- 1896 Manila mutiny: Part of Philippine Revolution
| Date | December 5, 1896 |
| Location | Intramuros, Manila, Captaincy General of the Philippines |
| Result | Spanish victory Filipino mutineers fail to take any military installations. |

Belligerents
- Filipino soldiers of the 2nd Company, Regiment No. 69: Spain Guardia Civil, other Filipino troops loyal to Spain

Commanders and leaders
- Felipe Cabrera de los Reyes (captured) Protasio Añonuevo (captured): ~Ramón Blanco y Erenas

Strength
- Unknown: Unknown

Casualties and losses
- 7 captured, several killed or wounded: ~2–3 killed or wounded

= 1896 Manila mutiny =

Philippine colonial uprising

The 1896 Manila mutiny (Spanish: Motín de Manila) was a short uprising in a military installation in Manila, the capital and seat of the Spanish colonial Government in the Philippines. The skirmish was the only recorded incident of rebellion during the revolution that happened within the walls of Manila.

== Background ==

After the failed uprising by Andrés Bonifacio earlier in August, the Spanish government concentrated the majority of the Spanish-Native army in Manila against Bonifacio and his men, however, after barely a week of fighting, the Spanish army had successfully contained Bonifacio's campaign to mere hit-and-run raids on the hill towns of Montalban. The uprising in the surrounding provinces, particularly Cavite had caught the Spaniards' attention.

=== Battle of Binakayan ===

In November, 1896, Gov. General Ramon Blanco ordered a major offensive to stop the revolution in Cavite. The attack failed to even dent the province which was now firmly under rebel control. After the battle, a period of peace where townsfolk from all over southern Luzon escaped to Cavite, came to be known as "Ang Panahon ng Tagalog" or the Tagalog era.

== The mutiny ==
On the night of 5 December 1896, Corporal Cabrera De los Reyes and Bugler Protasio Añonuevo led the native conscripts from the 2nd Company of the 69th Regiment "Iberia" to attack their Spanish officers and capture the military installations around the walled city. However, due to poor planning, the mutineers were overpowered and De los Reyes and Añonuevo along with five of their men were captured. Actual fighting lasted barely an hour and the remaining mutineers surrendered themselves to the Spaniards.

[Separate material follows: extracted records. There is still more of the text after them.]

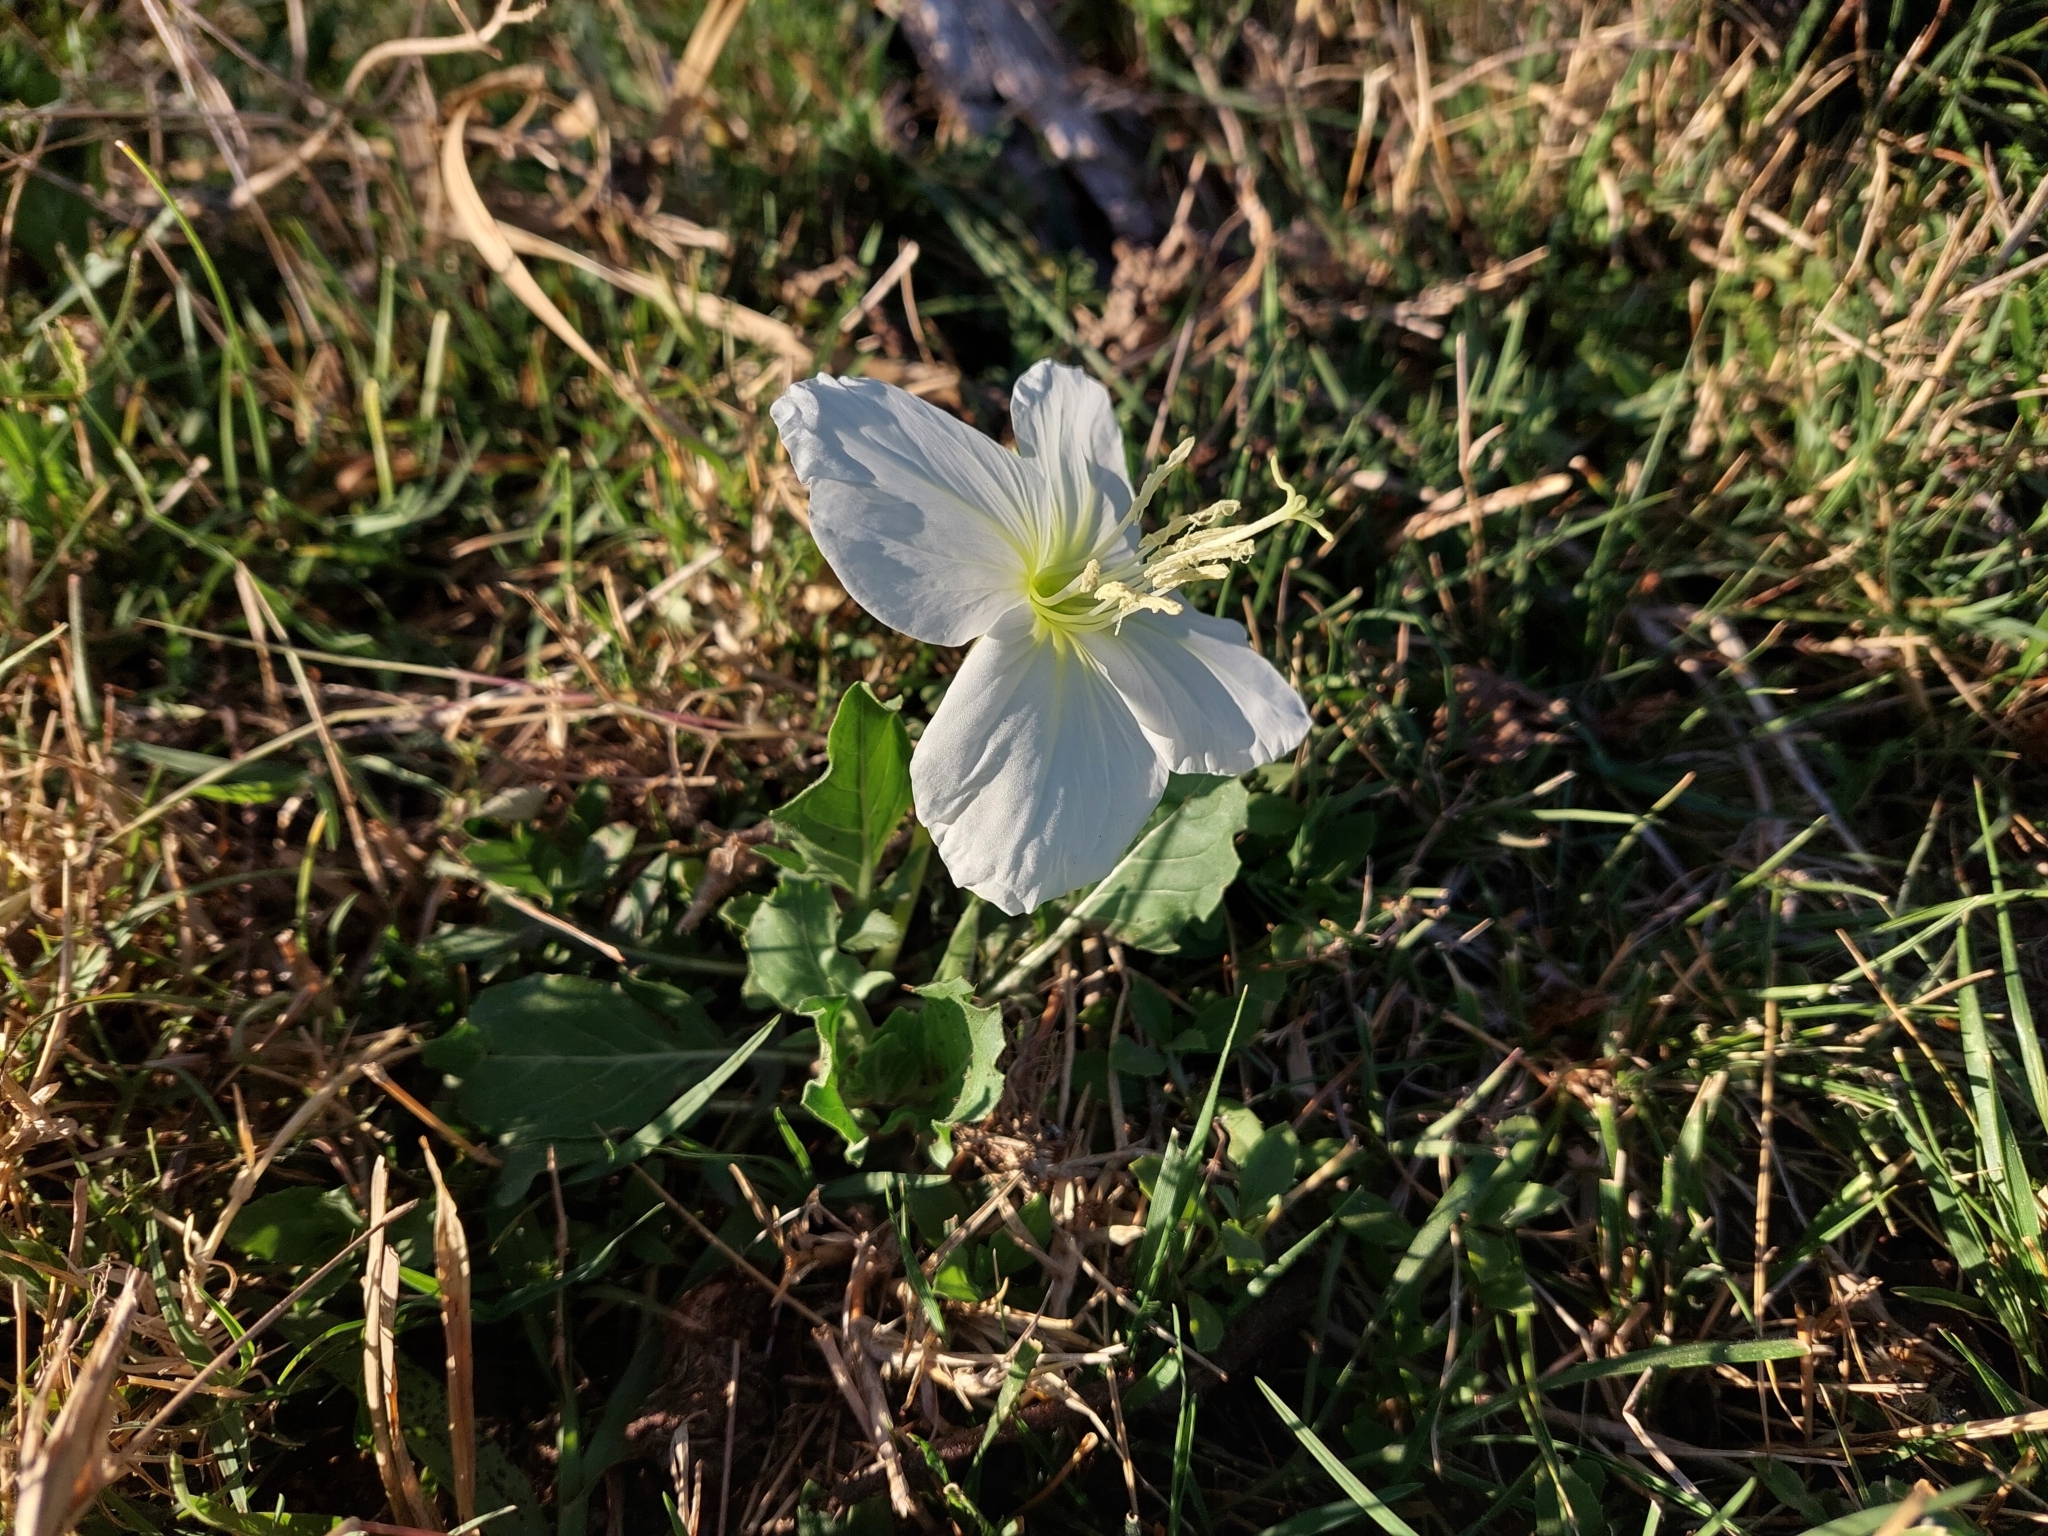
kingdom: Plantae
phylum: Tracheophyta
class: Magnoliopsida
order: Myrtales
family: Onagraceae
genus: Oenothera
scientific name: Oenothera centaurifolia
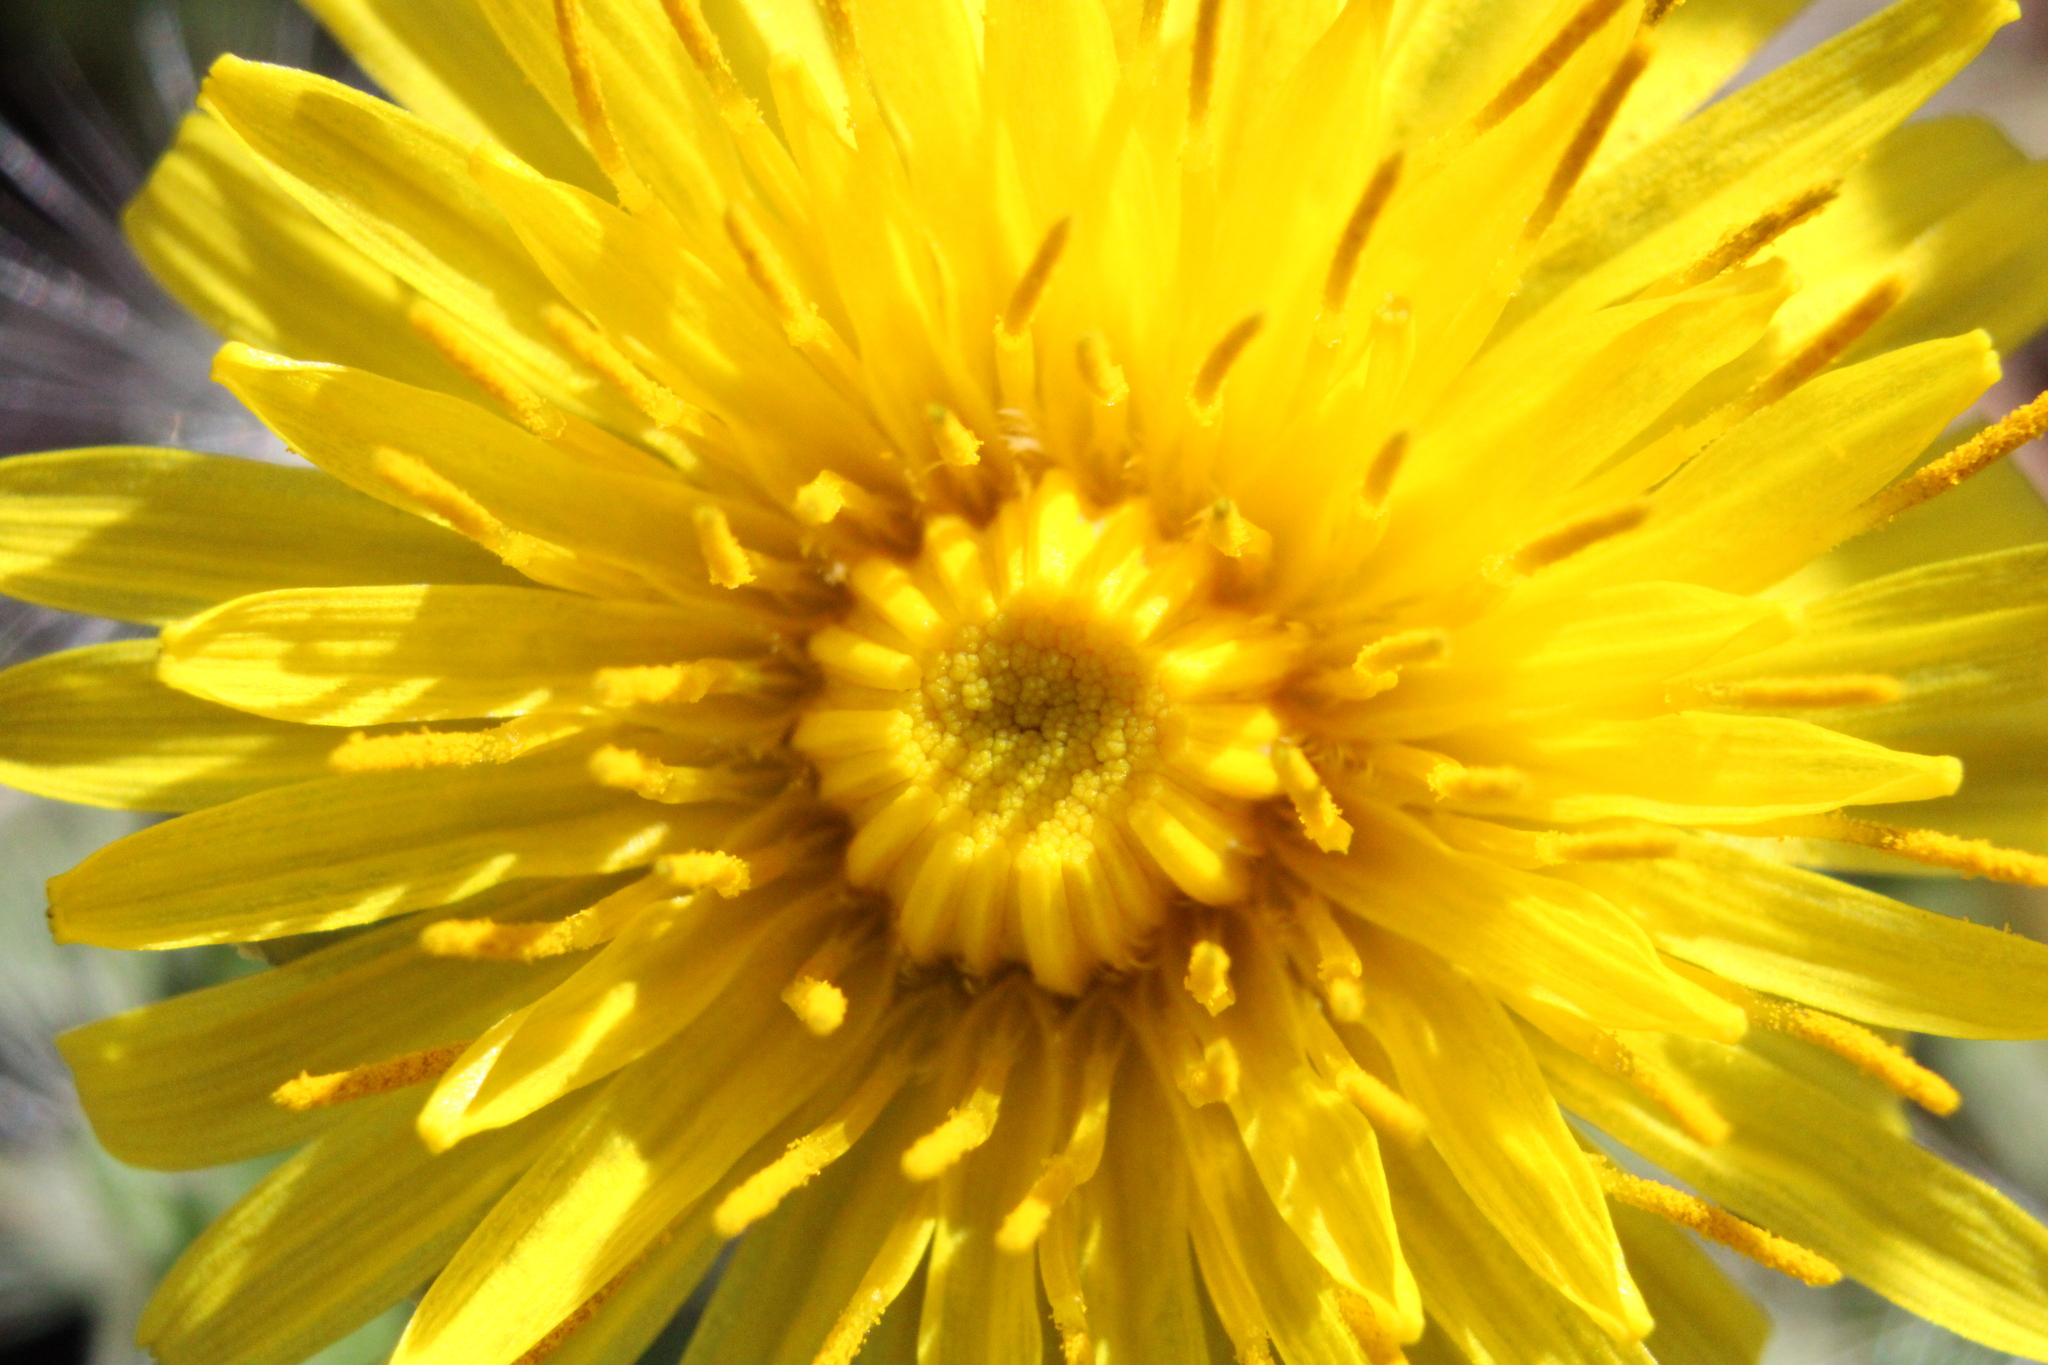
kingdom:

===Katipunan connection ===
The motives of the mutiny are unclear, though it is said to have been inspired by the various uprisings across Luzon particularly that of Cavite, none of the members of the regiment were suspected of being Katipuneros (soldiers of the Katipunan secret society) and they were simply inspired to rise up for freedom by the said uprisings. The two leaders of the mutineers and five of their men were brought to court for rebellion and mutiny and were executed in Bagumbayan field on 26 December 1896.

== Aftermath ==
The rebellion was barely notable to Manila society, being only a small skirmish initiated by native troops. The mutineers were put under the first of the numerous executions at Bagumbayan, the most famous of which was that of Dr. Jose Rizal.